A fund that has steadily grown to $232 million in assets under management, with a consistent month over month increase in average daily trading volume is SDOG (ALPS Sector Dividend Dogs, Expense Ratio 0.40%).

SDOG tracks the S-Network Sector Dividend Dogs Index, which may not be familiar to most, but the concept of this methodology itself will likely resonate with the majority of managers in terms of familiarity.

The S&P 500 Index is screened and dividend yield is a metric that is sought after (the five highest yielding stocks in each S&P 500 sector are bought and equally weighted). In essence, the well-known “Dogs of the Dow” theory is applied to S&P sectors, and this concept has been part of the investment rhetoric for more than two decades now since Michael O’Higgins popularized the strategy in 1991. [Dividend ETF Beating the S&P 500]

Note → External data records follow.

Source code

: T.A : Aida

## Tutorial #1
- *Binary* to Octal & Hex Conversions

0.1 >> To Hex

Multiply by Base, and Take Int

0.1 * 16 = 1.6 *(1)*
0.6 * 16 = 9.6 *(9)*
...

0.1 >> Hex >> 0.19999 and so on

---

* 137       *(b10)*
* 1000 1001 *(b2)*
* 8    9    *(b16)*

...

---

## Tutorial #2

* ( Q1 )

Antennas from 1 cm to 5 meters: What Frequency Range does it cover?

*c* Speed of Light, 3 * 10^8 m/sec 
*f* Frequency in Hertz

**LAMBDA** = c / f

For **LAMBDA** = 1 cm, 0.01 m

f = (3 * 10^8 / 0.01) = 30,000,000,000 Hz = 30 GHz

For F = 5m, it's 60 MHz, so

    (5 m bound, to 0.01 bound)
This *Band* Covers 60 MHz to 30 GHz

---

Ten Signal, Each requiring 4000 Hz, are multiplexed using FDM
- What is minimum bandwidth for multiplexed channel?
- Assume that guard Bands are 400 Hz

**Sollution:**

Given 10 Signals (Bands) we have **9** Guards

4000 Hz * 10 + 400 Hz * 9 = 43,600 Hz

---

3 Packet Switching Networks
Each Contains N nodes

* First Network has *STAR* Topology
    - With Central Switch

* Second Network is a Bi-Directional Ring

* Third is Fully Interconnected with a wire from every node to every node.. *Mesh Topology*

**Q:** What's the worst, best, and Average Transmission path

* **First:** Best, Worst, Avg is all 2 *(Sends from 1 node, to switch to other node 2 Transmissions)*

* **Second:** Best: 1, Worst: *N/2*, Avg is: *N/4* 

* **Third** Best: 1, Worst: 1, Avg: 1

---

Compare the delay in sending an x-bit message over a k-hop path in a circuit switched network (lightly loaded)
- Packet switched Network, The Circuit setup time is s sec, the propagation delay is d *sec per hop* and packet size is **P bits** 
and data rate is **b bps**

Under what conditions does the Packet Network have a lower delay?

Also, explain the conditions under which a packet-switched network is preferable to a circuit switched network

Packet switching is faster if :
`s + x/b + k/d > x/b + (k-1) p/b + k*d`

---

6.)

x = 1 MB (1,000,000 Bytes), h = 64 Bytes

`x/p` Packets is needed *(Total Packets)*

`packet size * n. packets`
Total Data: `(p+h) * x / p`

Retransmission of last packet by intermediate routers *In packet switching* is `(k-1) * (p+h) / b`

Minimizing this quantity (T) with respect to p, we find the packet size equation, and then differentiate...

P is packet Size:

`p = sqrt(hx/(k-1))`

SDOG has impressively out-performed the S&P 500 Index since inception (we do note that the live performance period only goes back to July of 2012, the inception of the ETF), and being an investment strategy that seeks dividend yield, it is not surprising to see portfolio managers attracted to the fund given the current themes in the market.

We have mentioned the presence of net buyers for quite some time now in areas of the equity market that focus on “dividend” or “quality” in addition to the never ending hunger for “Low Vol” funds which typically also offer appealing dividend yields.